На четвертой странице его ошеломил сам заголовок фельетона: «Царь-горох и комбинатор». Можно ли было выдумать что-то уязвимее? В этой писанине его сделали обманщиком, который, спекулируя на потребительских настроениях, раздувает свой авторитет и эксплуатирует богатство земли. Здесь даже словом не упоминалось, что со второго урожая было сдано полторы тысячи пудов гороха государству. Не это было нужно автору, который прятался за псевдонимом «Горошина».
Дочитав фельетон, посеревший Марко с отвращением возвращает газету Безбородько и прикладывает руку к груди, где лежат последние осколки; кажется, и они зашевелились от незаслуженной обиды.
— Вишь, как, практически, бывает в жизни, — бережно прячет газету Безбородько. — И как посмотрю я, то не с твоим здоровьем тянуть эту телегу.
— Идите, Антон Иванович, — непримиримо взглянула на него Татьяна и прислонилась к отцу. — Идите от нас.
— Ты уже командуешь вместо отца? Много командиров развелось у нас, — обиделся Безбородько. — Ты лучше скажи, пусть он здоровье бережет, потому что, опять же, монумент не поставят.

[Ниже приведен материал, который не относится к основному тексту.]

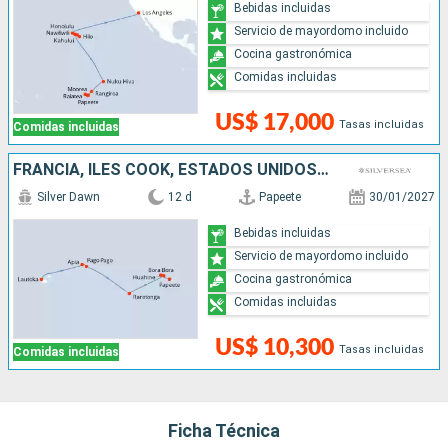
Bebidas incluidas
Servicio de mayordomo incluido
Cocina gastronómica
Comidas incluidas
US$ 17,000
Tasas incluidas
Comidas incluidas
FRANCIA, ILES COOK, ESTADOS UNIDOS, SAMOA, FIDJI (ISLAS)
Silver Dawn
12 d
Papeete
30/01/2027
Bebidas incluidas
Servicio de mayordomo incluido
Cocina gastronómica
Comidas incluidas
US$ 10,300
Tasas incluidas
Comidas incluidas
Ficha Técnica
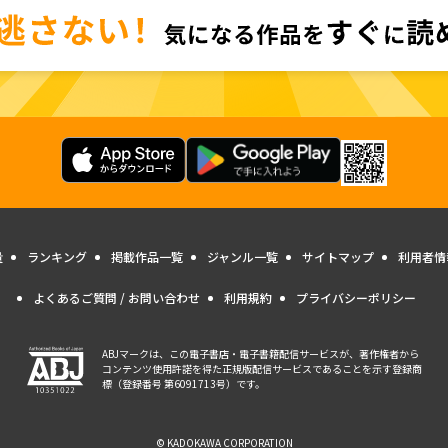
量
ランキング
掲載作品一覧
ジャンル一覧
サイトマップ
利用者情
よくあるご質問 / お問い合わせ
利用規約
プライバシーポリシー
ABJマークは、この電子書店・電子書籍配信サービスが、著作権者から
コンテンツ使用許諾を得た正規版配信サービスであることを示す登録商
標（登録番号 第6091713号）です。
© KADOKAWA CORPORATION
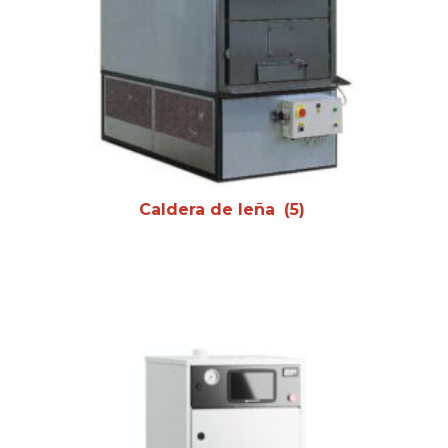
Caldera de leña
(5)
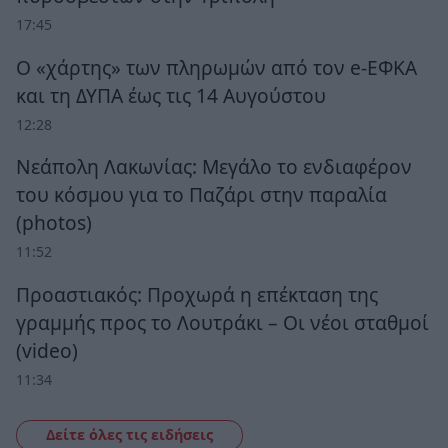
17:45
Ο «χάρτης» των πληρωμών από τον e-ΕΦΚΑ
και τη ΔΥΠΑ έως τις 14 Αυγούστου
12:28
Νεάπολη Λακωνίας: Μεγάλο το ενδιαφέρον
του κόσμου για το Παζάρι στην παραλία
(photos)
11:52
Προαστιακός: Προχωρά η επέκταση της
γραμμής προς το Λουτράκι – Οι νέοι σταθμοί
(video)
11:34
Δείτε όλες τις ειδήσεις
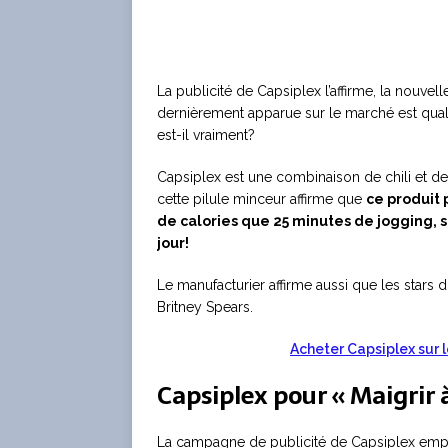
La publicité de Capsiplex l’affirme, la nouvell
dernièrement apparue sur le marché est quali
est-il vraiment?
Capsiplex est une combinaison de chili et d
cette pilule minceur affirme que
ce produit 
de calories que 25 minutes de jogging, so
jour!
Le manufacturier affirme aussi que les stars d’
Britney Spears.
Acheter Capsiplex sur le
Capsiplex pour « Maigrir 
La campagne de publicité de Capsiplex empl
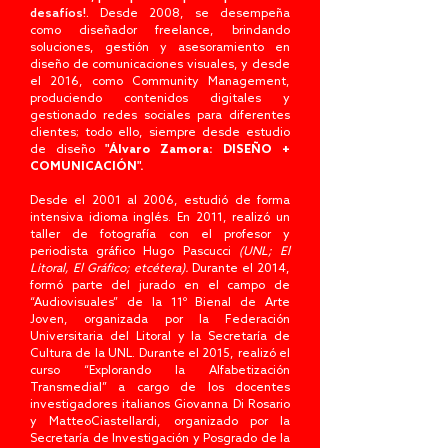
desafíos!.
Desde 2008, se desempeña
como diseñador freelance, brindando
soluciones, gestión y asesoramiento en
diseño de comunicaciones visuales, y desde
el 2016, como Community Management,
produciendo contenidos digitales y
gestionado redes sociales para diferentes
clientes; todo ello, siempre desde estudio
de diseño
"
Álvaro Zamora: DISEÑO +
COMUNICACIÓN".
Desde el 2001 al 2006, estudió de forma
intensiva idioma inglés. En 2011, realizó un
taller de fotografía con el profesor y
periodista gráfico Hugo Pascucci
(UNL; El
Litoral, El Gráfico; etcétera).
Durante el 2014,
formó parte del jurado en el campo de
“Audiovisuales” de la 11º Bienal de Arte
Joven, organizada por la Federación
Universitaria del Litoral y la Secretaría de
Cultura de la UNL. Durante el 2015, realizó el
curso “Explorando la Alfabetización
Transmedial” a cargo de los docentes
investigadores italianos Giovanna Di Rosario
y MatteoCiastellardi, organizado por la
Secretaría de Investigación y Posgrado de la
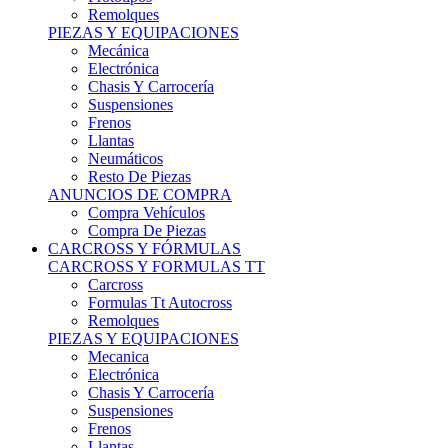
Remolques
PIEZAS Y EQUIPACIONES
Mecánica
Electrónica
Chasis Y Carrocería
Suspensiones
Frenos
Llantas
Neumáticos
Resto De Piezas
ANUNCIOS DE COMPRA
Compra Vehículos
Compra De Piezas
CARCROSS Y FÓRMULAS
CARCROSS Y FORMULAS TT
Carcross
Formulas Tt Autocross
Remolques
PIEZAS Y EQUIPACIONES
Mecanica
Electrónica
Chasis Y Carrocería
Suspensiones
Frenos
Llantas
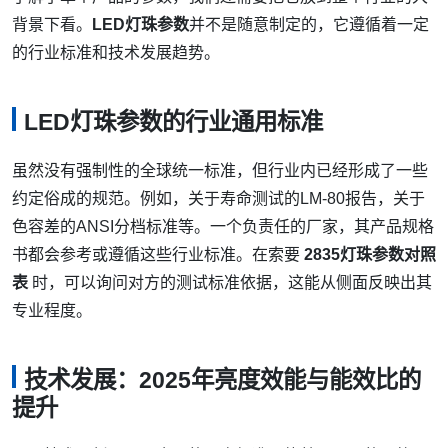
背景下看。
LED灯珠参数
并不是随意制定的，它遵循着一定
的行业标准和技术发展趋势。
LED灯珠参数的行业通用标准
虽然没有强制性的全球统一标准，但行业内已经形成了一些
约定俗成的规范。例如，关于寿命测试的LM-80报告，关于
色容差的ANSI分档标准等。一个负责任的厂家，其产品规格
书都会参考或遵循这些行业标准。在索要
2835灯珠参数对照
表
时，可以询问对方的测试标准依据，这能从侧面反映出其
专业程度。
技术发展：2025年亮度效能与能效比的
提升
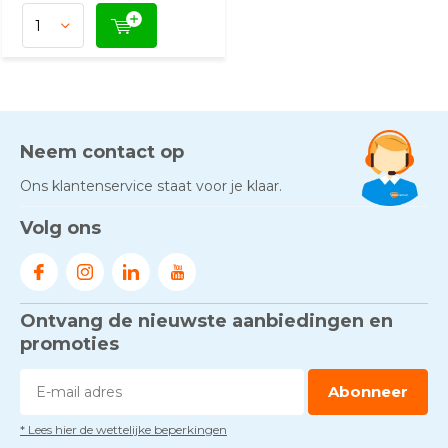
Neem contact op
Ons klantenservice staat voor je klaar.
Volg ons
Ontvang de nieuwste aanbiedingen en
promoties
Abonneer
* Lees hier de wettelijke beperkingen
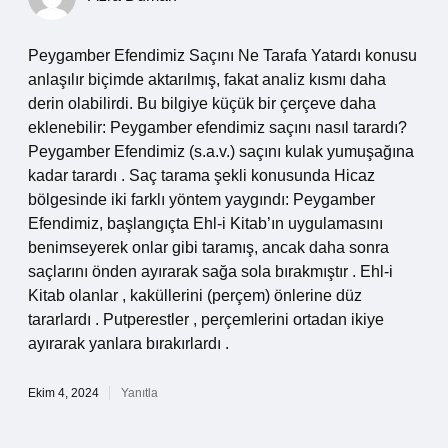
Peygamber Efendimiz Saçını Ne Tarafa Yatardı konusu
anlaşılır biçimde aktarılmış, fakat analiz kısmı daha
derin olabilirdi. Bu bilgiye küçük bir çerçeve daha
eklenebilir: Peygamber efendimiz saçını nasıl tarardı?
Peygamber Efendimiz (s.a.v.) saçını kulak yumuşağına
kadar tarardı . Saç tarama şekli konusunda Hicaz
bölgesinde iki farklı yöntem yaygındı: Peygamber
Efendimiz, başlangıçta Ehl-i Kitab’ın uygulamasını
benimseyerek onlar gibi taramış, ancak daha sonra
saçlarını önden ayırarak sağa sola bırakmıştır . Ehl-i
Kitab olanlar , kaküllerini (perçem) önlerine düz
tararlardı . Putperestler , perçemlerini ortadan ikiye
ayırarak yanlara bırakırlardı .
Ekim 4, 2024
Yanıtla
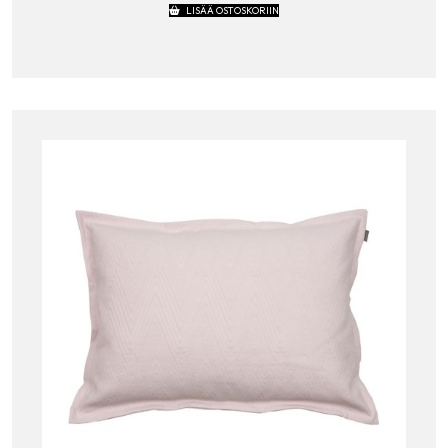
LISÄÄ OSTOSKORIIN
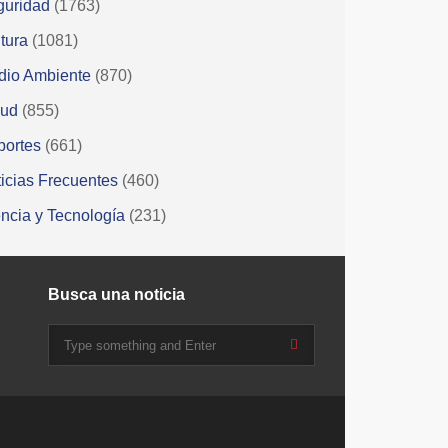
guridad
(1763)
tura
(1081)
dio Ambiente
(870)
lud
(855)
portes
(661)
icias Frecuentes
(460)
ncia y Tecnología
(231)
Busca una noticia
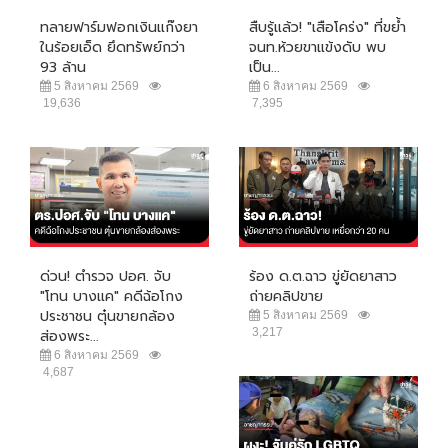
ทลายฟาร์มฟอกเงินแก๊งยา
สืบรู้แล้ว! "เสือโคร่ง" ที่ขย้ำ
ในร้อยเอ็ด ยึดทรัพย์กว่า
จนท.ห้วยขาแข้งดับ พบ
93 ล้าน
เป็น...
5 สิงหาคม 2569
6 สิงหาคม 2569
19,636
7,395
ด่วน! ตำรวจ ปอศ. จับ
ร้อง ด.ต.ฉาว ขู่ยัดยาสาว
"โทน บางแค" คดีฉ้อโกง
ถ่ายคลิปขาย
ประชาชน ตุ๋นขายกล้อง
5 สิงหาคม 2569
3,217
ส่องพระ...
6 สิงหาคม 2569
4,687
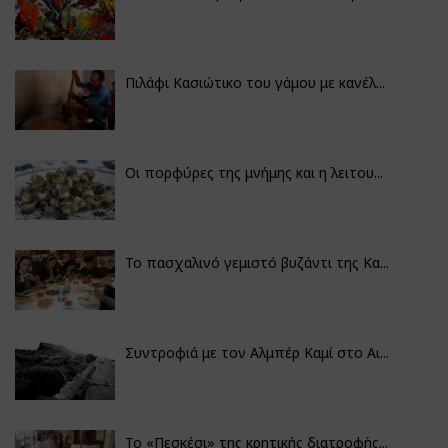
Πιλάφι Κασιώτικο του γάμου με κανέλ...
Οι πορφύρες της μνήμης και η λειτου...
Το πασχαλινό γεμιστό βυζάντι της Κα...
Συντροφιά με τον Αλμπέρ Καμί στο Αι...
Το «Πεσκέσι» της κρητικής διατροφής...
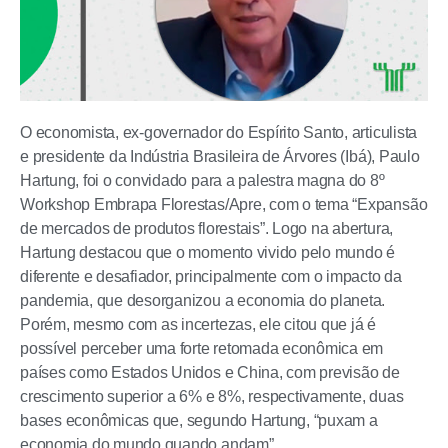
O economista, ex-governador do Espírito Santo, articulista
e presidente da Indústria Brasileira de Árvores (Ibá), Paulo
Hartung, foi o convidado para a palestra magna do 8º
Workshop Embrapa Florestas/Apre, com o tema “Expansão
de mercados de produtos florestais”. Logo na abertura,
Hartung destacou que o momento vivido pelo mundo é
diferente e desafiador, principalmente com o impacto da
pandemia, que desorganizou a economia do planeta.
Porém, mesmo com as incertezas, ele citou que já é
possível perceber uma forte retomada econômica em
países como Estados Unidos e China, com previsão de
crescimento superior a 6% e 8%, respectivamente, duas
bases econômicas que, segundo Hartung, “puxam a
economia do mundo quando andam”.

— Слышали уже ваше умное разглагольствование! — гневные румянцы вспыхивают на лице дочери. — Уходите!
Безбородько поворачивается и степенно, с уважением к себе, уходит к полевой дороге.
У Татьяны болью наливаются глаза:
— Разве можно вот так бить в самое сердце?
— Это, дочка, не в сердце, — рукой успокаивает ее Марко. — Это не смертельно. Но не легко ему, когда, не разобравшись, бьет свой своего. Вот тогда человек имеет тяжелейшее наказание, и все равно — это преходящее…
— Что вы думаете делать?
— Послушаюсь тебя: поеду сейчас на несколько дней из села. Ну, хотя бы в те места, где подбивал танки.
— А опровержение будете писать?
— Для чего, дочка? Не бумажки, а работа, только она опровергнет все, — опечалено взглянул вдаль, где на притененную землю золотым колобком опускалось солнце.
«Я от деда убежал, я от бабы убежал, я от смерти убежал, а от оговорщика не смог. Но сжимай, человече, сердце, сжимай его и дальше тяни свой плуг…»
Чего бы, казалось, сокрушаться, когда правда на твоей стороне, и все равно грязь, брошенная на тебя, беспокоит и беспокоит душу, и уже не таким ясным кажется звездный посев на небе, и уже не так волнует тихая девичья песня.
В стороне по-осеннему вздыхает ветер, и ты вздохом отвечаешь ему. Вот уже и ощутил ты трудную усталость, собранную за нелегкую весну и лето. Неужели был конь, да изъездился? И в груди огнем шевелятся клубки. Наверное, придется еще ложиться под нож.
Мала мати одну дочку
Та и купала у медочку.
Все ближе тоскуют девичьи голоса. Это же любимая песня Екатерины Заднепровской. Во тьме ему засветились прекрасные материнские глаза, заклекотал ее голос, легли руки на его плечо. Еще недавно она со своим Григорием утешали его, а он смотрел на них, и все равно было неловко на душе, будто и в самом деле имел вину перед людьми. Вот и сейчас даже не так идешь селом, как раньше, само тело как-то сжимается, будто желает стать меньшим.